Task to complete:
What lines in the listing include "Greek"? Return a copy of each.

━━ Material provided ━━

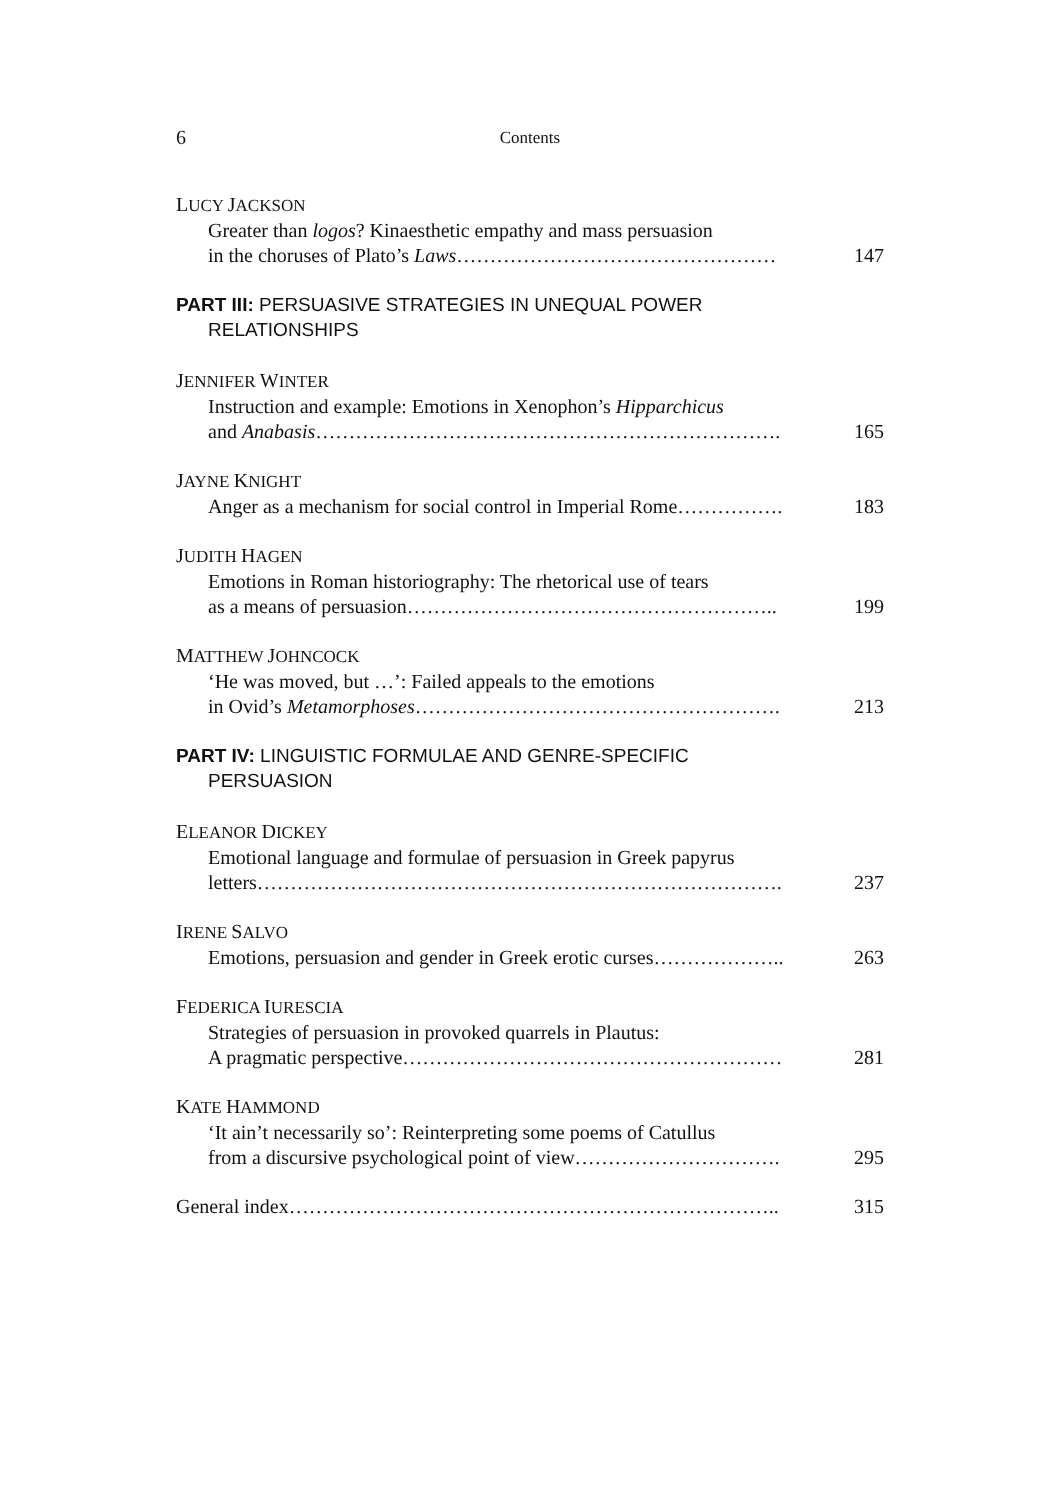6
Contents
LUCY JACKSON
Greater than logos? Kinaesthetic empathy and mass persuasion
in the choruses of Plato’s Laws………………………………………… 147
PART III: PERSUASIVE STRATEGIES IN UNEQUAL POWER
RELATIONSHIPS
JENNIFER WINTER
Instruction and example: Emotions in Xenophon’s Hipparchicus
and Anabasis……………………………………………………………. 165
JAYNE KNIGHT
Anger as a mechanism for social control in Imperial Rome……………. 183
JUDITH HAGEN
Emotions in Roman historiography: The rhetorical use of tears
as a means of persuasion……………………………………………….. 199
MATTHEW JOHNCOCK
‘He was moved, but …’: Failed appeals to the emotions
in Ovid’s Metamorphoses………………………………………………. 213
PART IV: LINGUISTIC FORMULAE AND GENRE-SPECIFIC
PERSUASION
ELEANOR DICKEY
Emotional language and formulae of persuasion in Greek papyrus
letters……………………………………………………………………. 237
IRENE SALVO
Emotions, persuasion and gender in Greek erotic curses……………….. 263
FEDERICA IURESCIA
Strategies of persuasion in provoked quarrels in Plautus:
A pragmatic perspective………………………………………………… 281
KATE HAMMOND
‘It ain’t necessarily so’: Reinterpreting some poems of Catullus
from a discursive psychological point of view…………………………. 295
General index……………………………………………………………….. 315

━━━

Answer for the task:
Emotional language and formulae of persuasion in Greek papyrus
Emotions, persuasion and gender in Greek erotic curses……………….. 263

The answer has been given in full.